◆ **Collected data entries**
★ ★ ★ ★

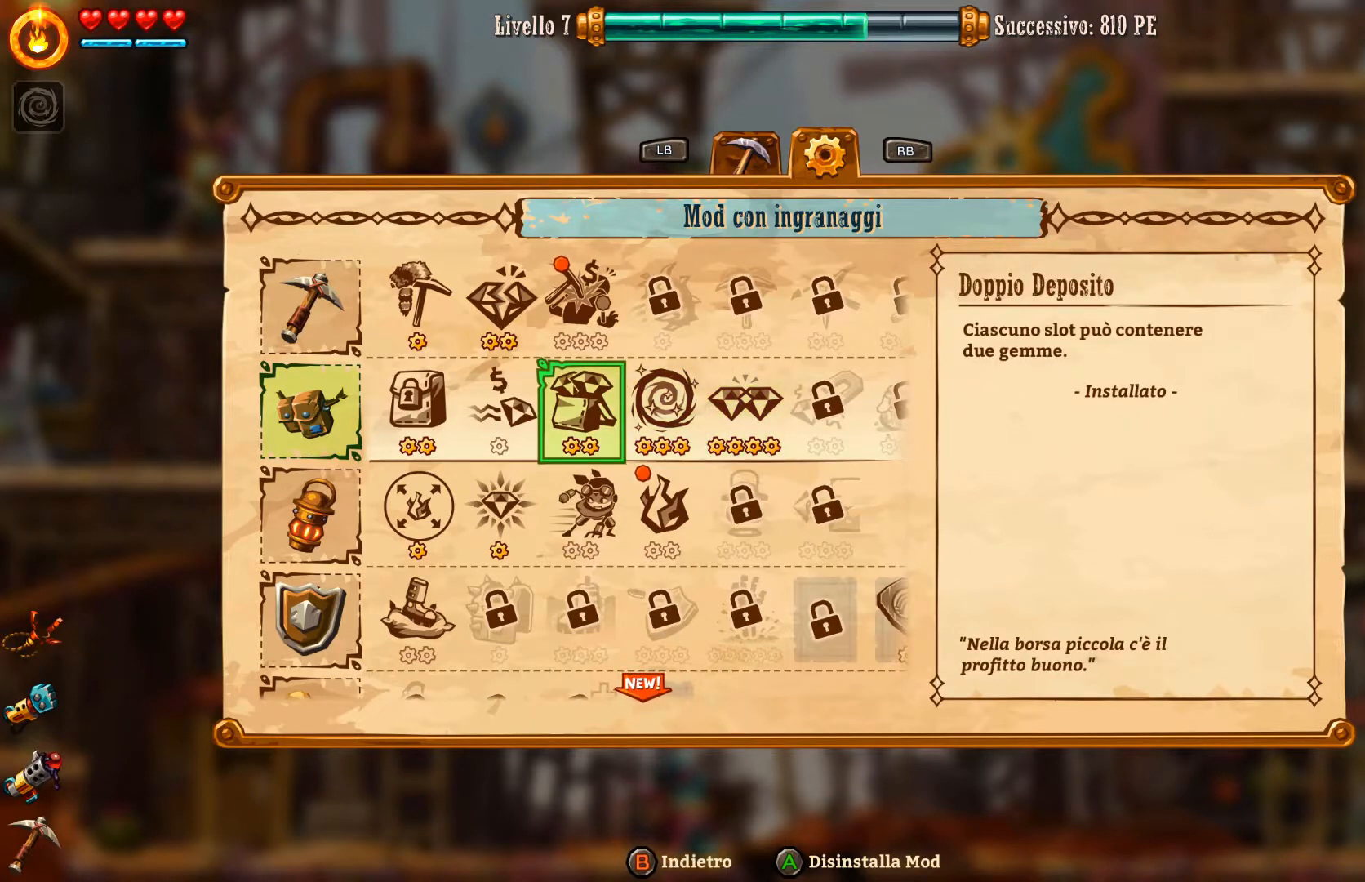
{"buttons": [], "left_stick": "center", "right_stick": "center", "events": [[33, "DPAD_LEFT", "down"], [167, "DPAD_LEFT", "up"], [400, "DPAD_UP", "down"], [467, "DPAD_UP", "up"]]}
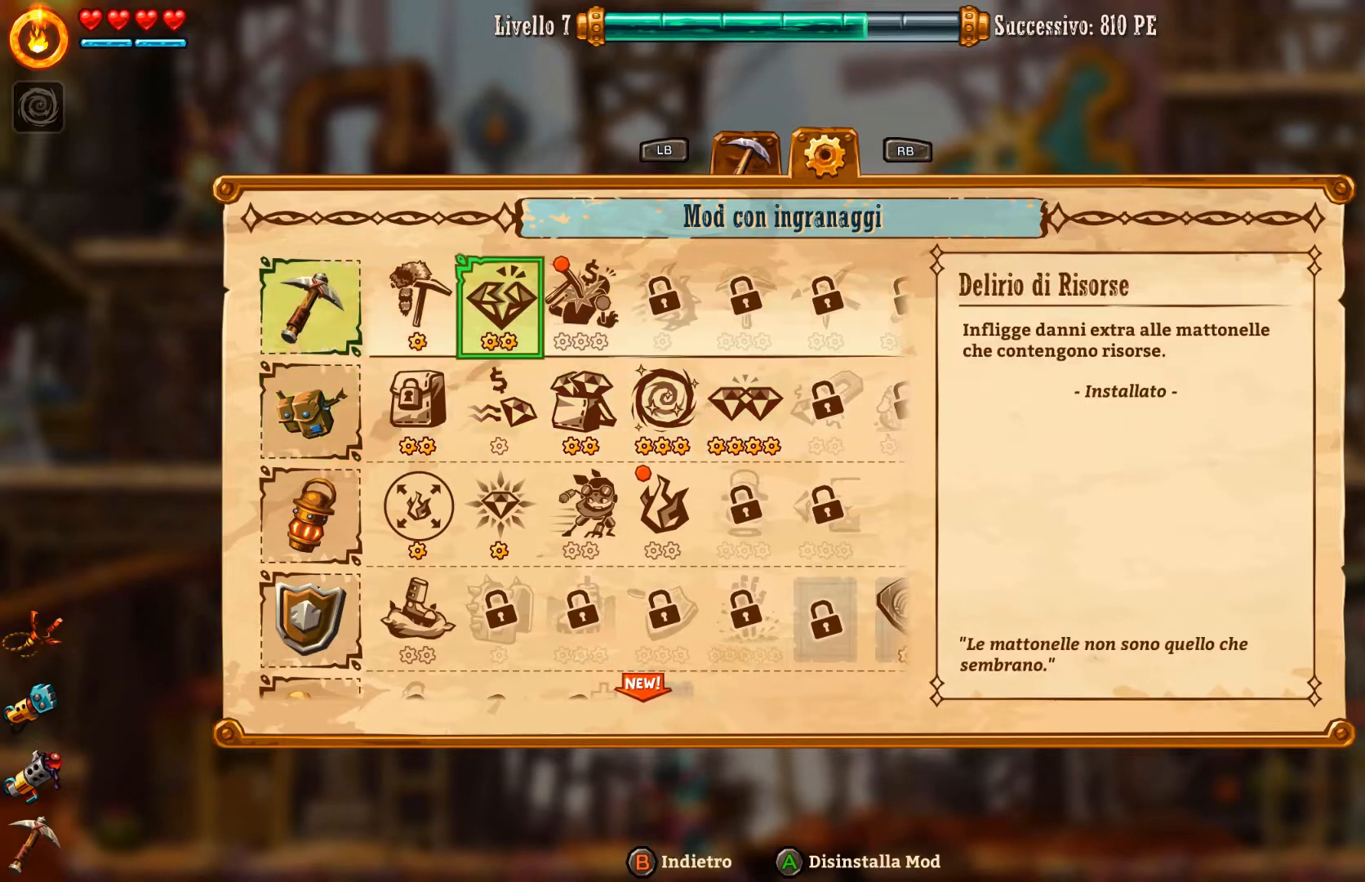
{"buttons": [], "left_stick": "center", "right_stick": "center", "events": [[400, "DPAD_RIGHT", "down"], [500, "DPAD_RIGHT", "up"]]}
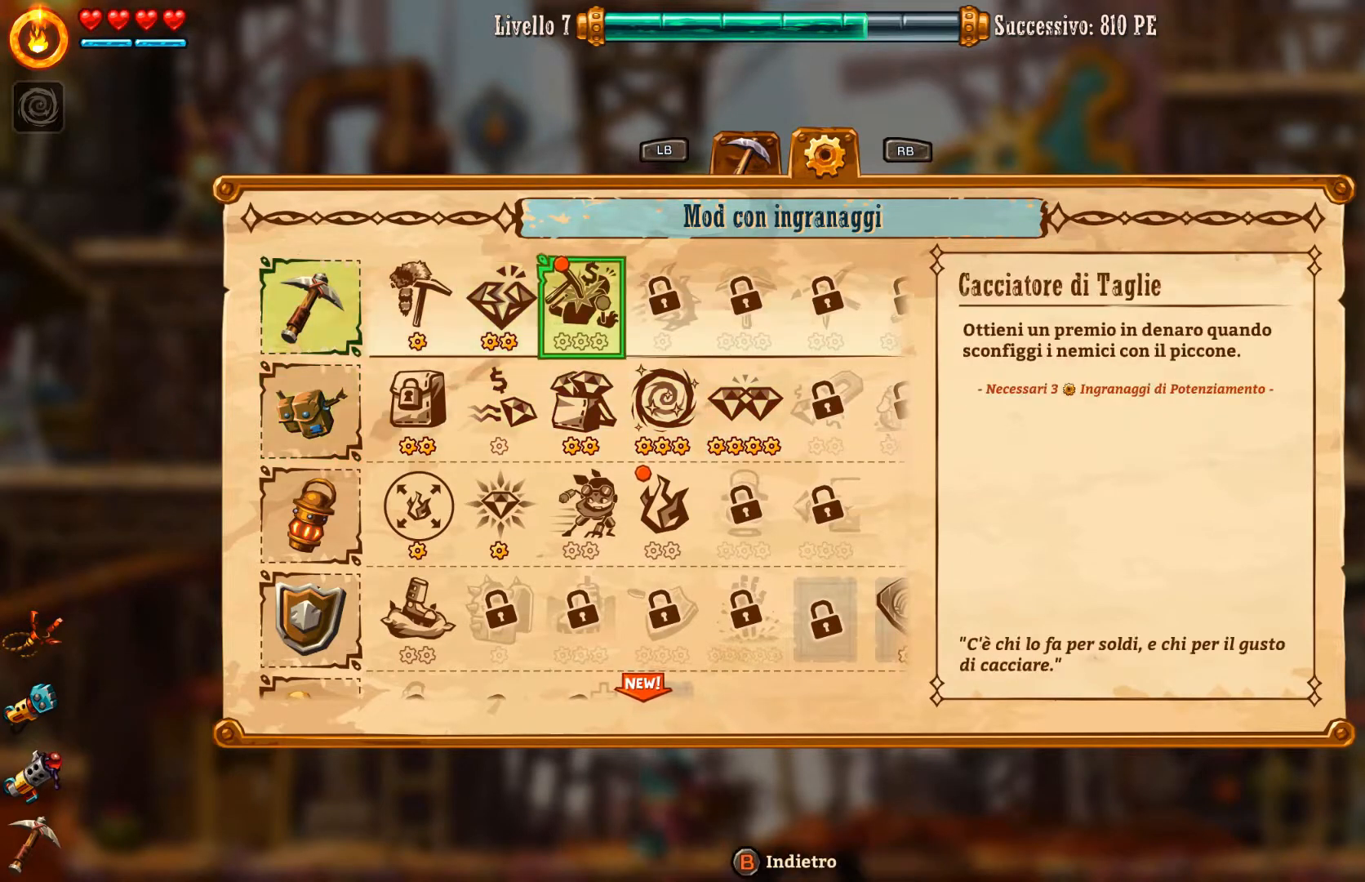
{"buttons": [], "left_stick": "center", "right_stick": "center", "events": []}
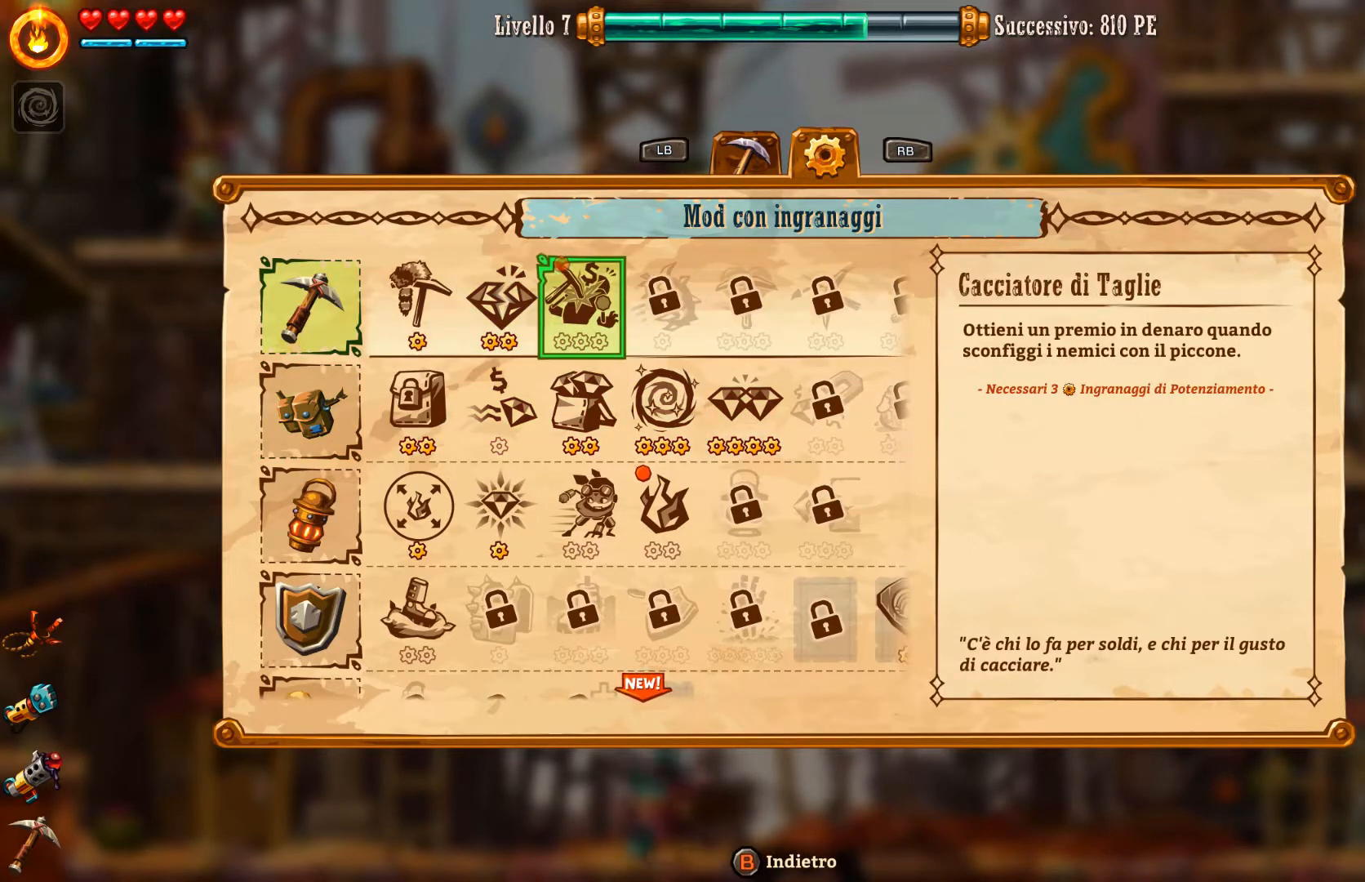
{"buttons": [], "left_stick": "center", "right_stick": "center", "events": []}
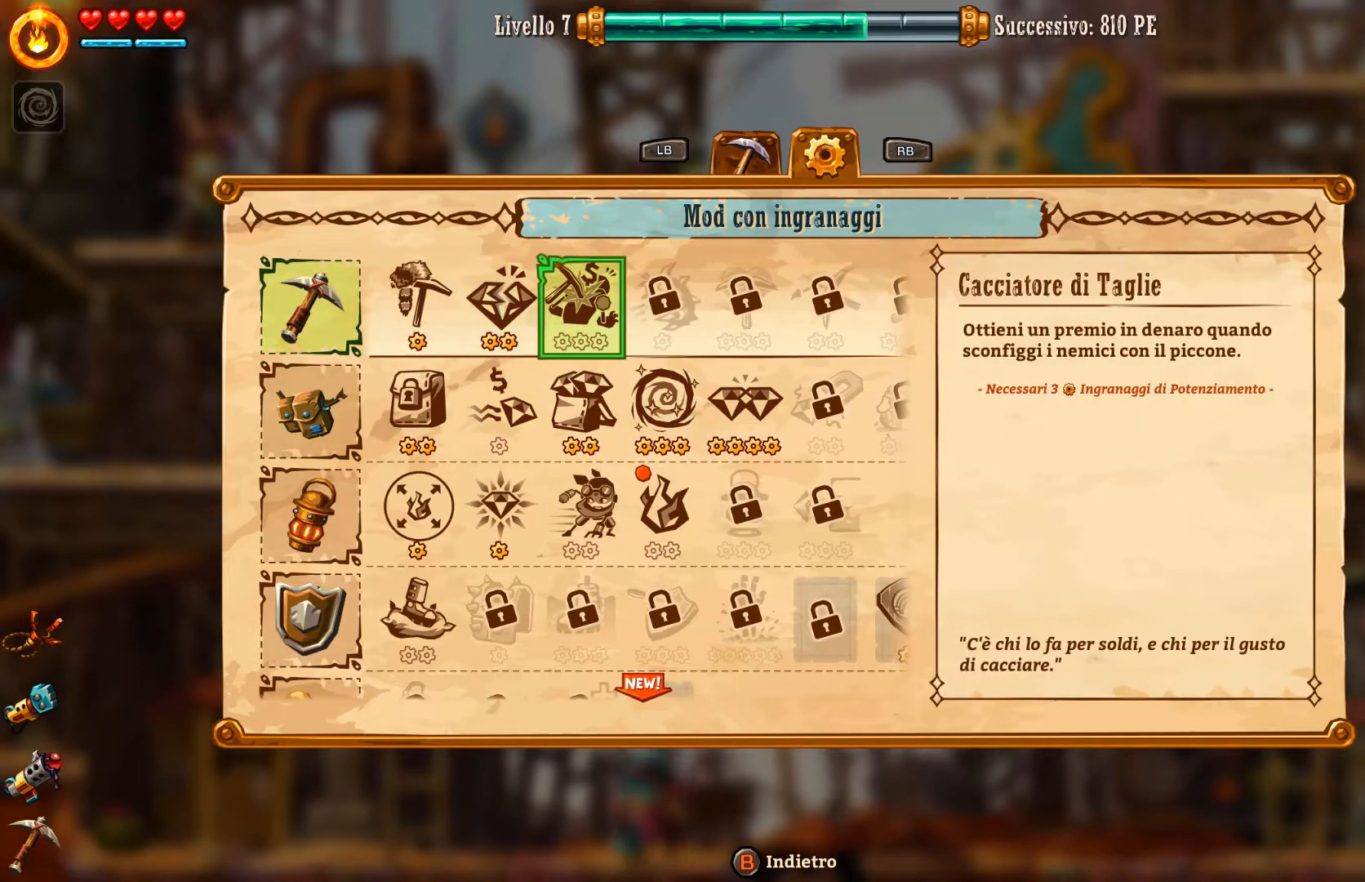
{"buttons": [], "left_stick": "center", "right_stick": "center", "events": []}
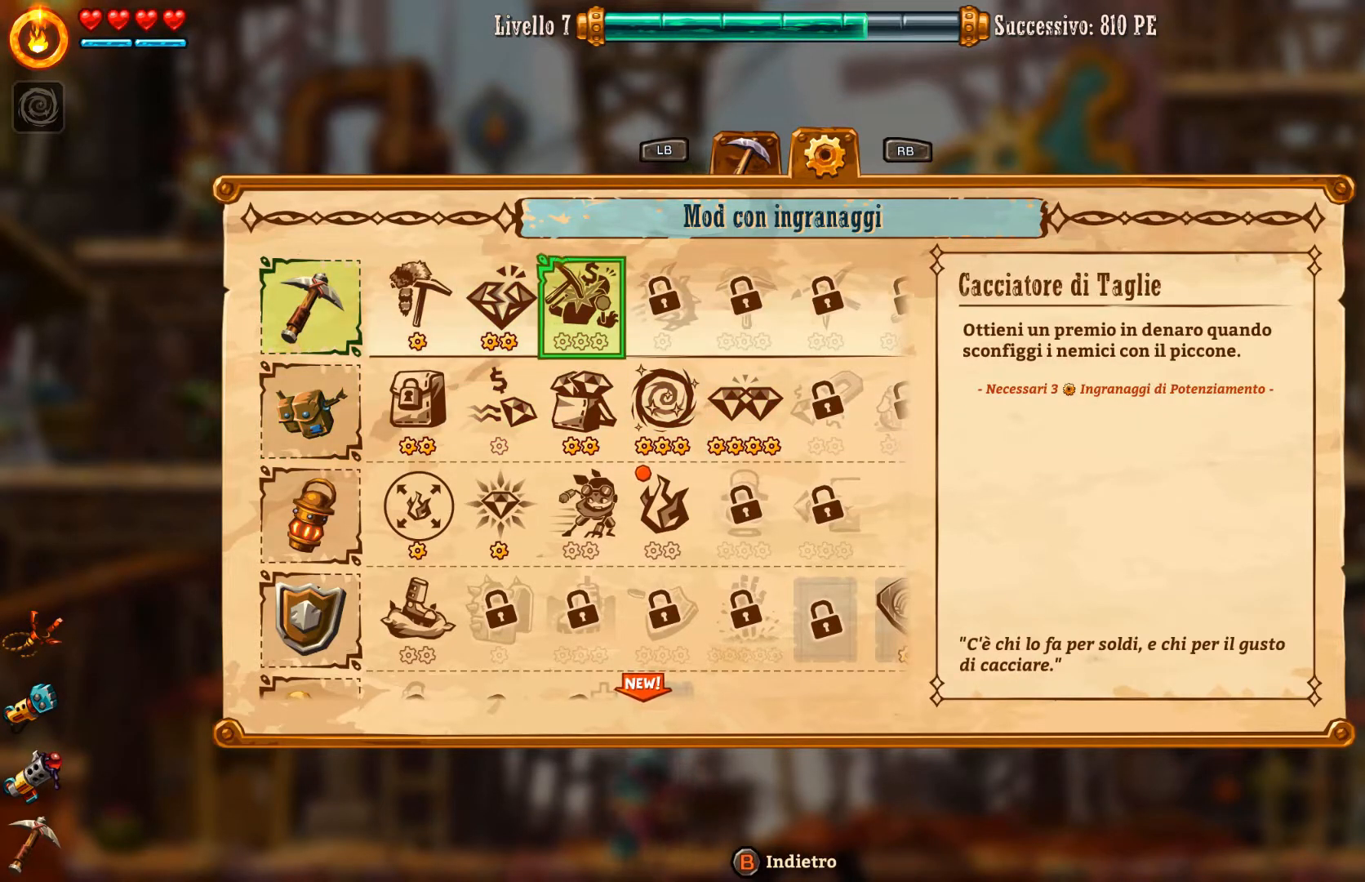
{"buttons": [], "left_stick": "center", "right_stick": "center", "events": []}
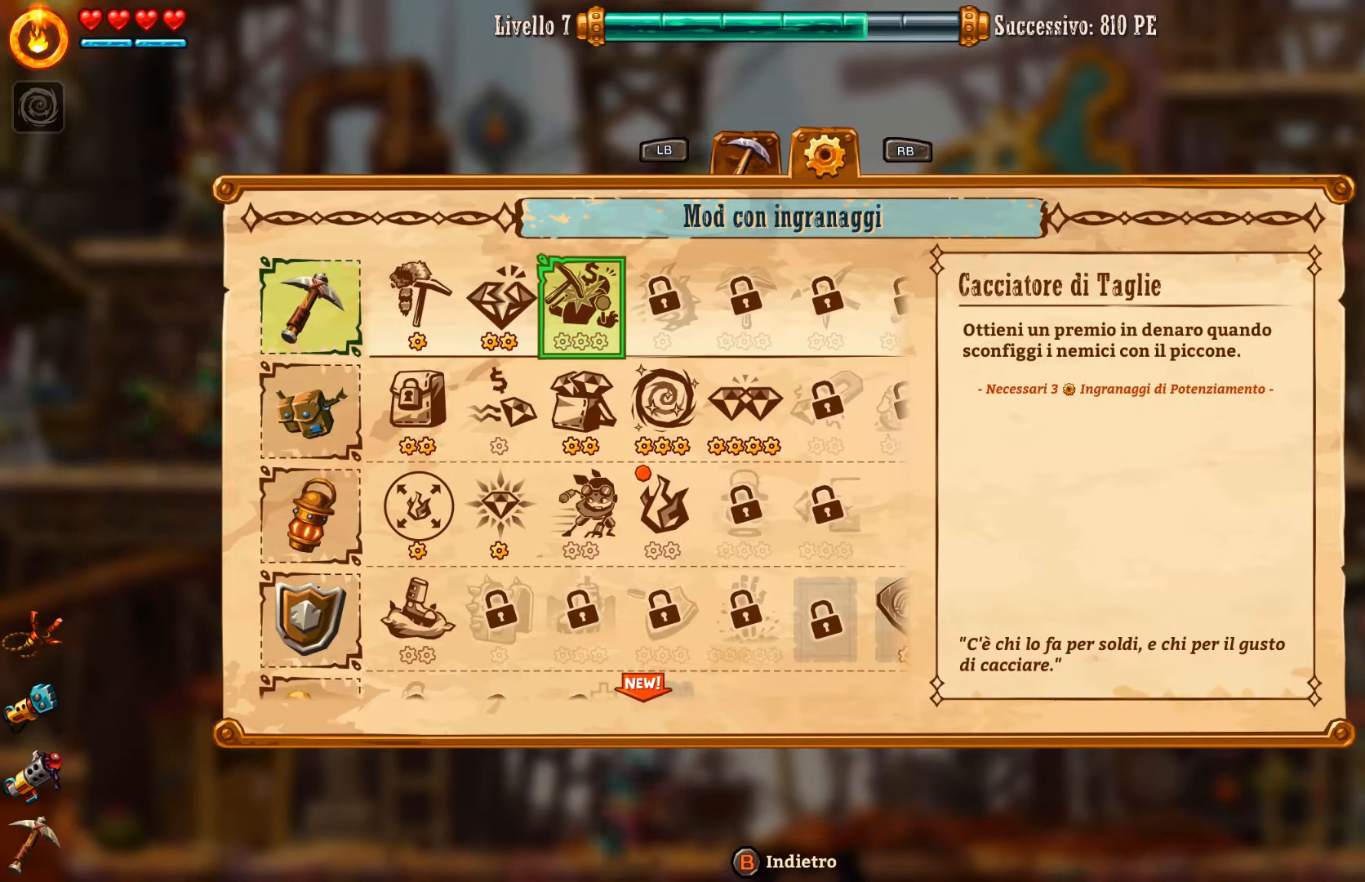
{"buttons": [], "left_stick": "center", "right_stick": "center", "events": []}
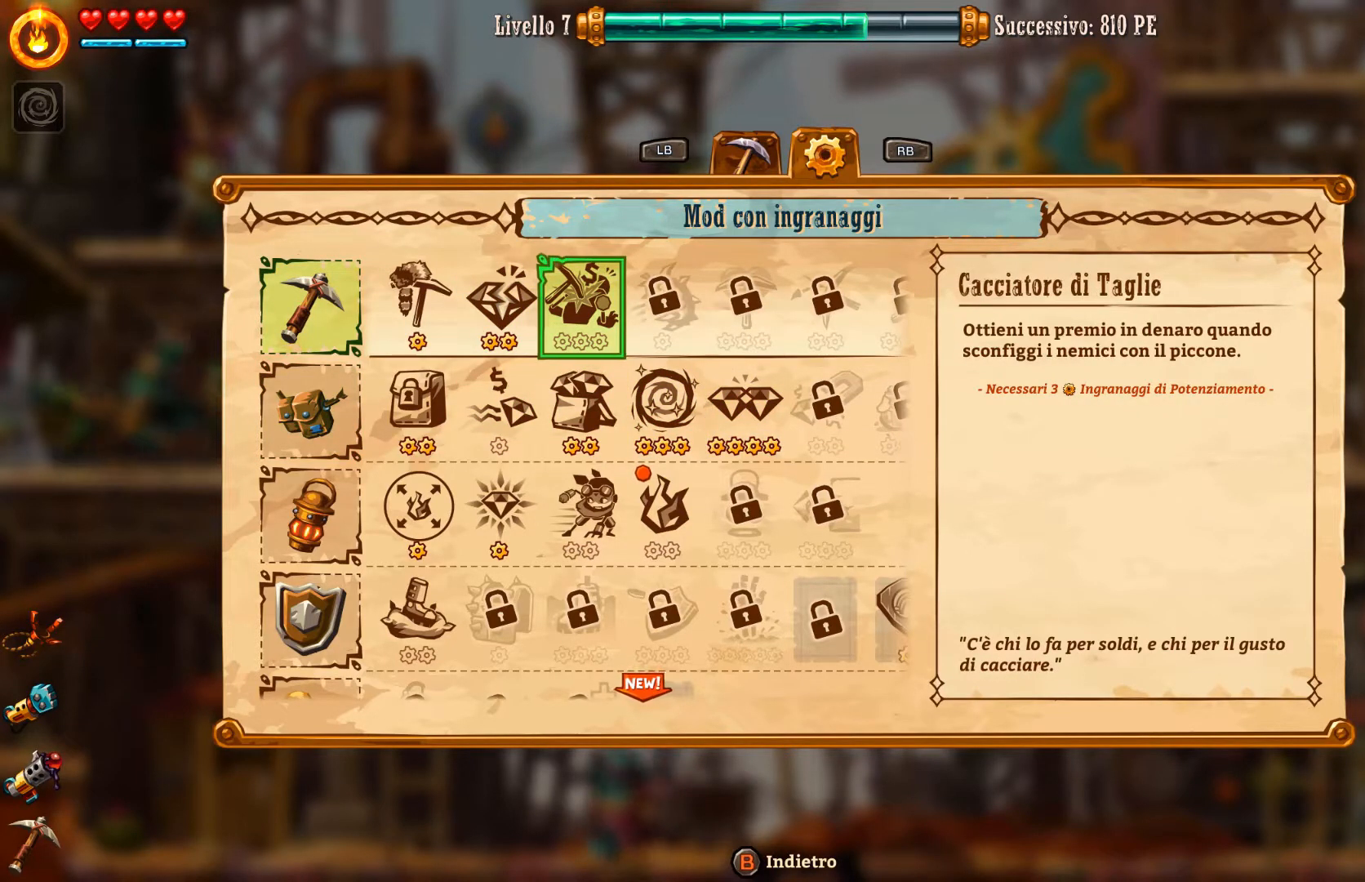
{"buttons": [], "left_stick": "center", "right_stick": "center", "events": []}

★ ★ ★ ★

◆ **Task statement**
Your task is an exact transcription of all the data, minus the pictures.

◆ **Exercise response**
{"buttons": [], "left_stick": "center", "right_stick": "center", "events": [[33, "DPAD_LEFT", "down"], [167, "DPAD_LEFT", "up"], [400, "DPAD_UP", "down"], [467, "DPAD_UP", "up"]]}
{"buttons": [], "left_stick": "center", "right_stick": "center", "events": [[400, "DPAD_RIGHT", "down"], [500, "DPAD_RIGHT", "up"]]}
{"buttons": [], "left_stick": "center", "right_stick": "center", "events": []}
{"buttons": [], "left_stick": "center", "right_stick": "center", "events": []}
{"buttons": [], "left_stick": "center", "right_stick": "center", "events": []}
{"buttons": [], "left_stick": "center", "right_stick": "center", "events": []}
{"buttons": [], "left_stick": "center", "right_stick": "center", "events": []}
{"buttons": [], "left_stick": "center", "right_stick": "center", "events": []}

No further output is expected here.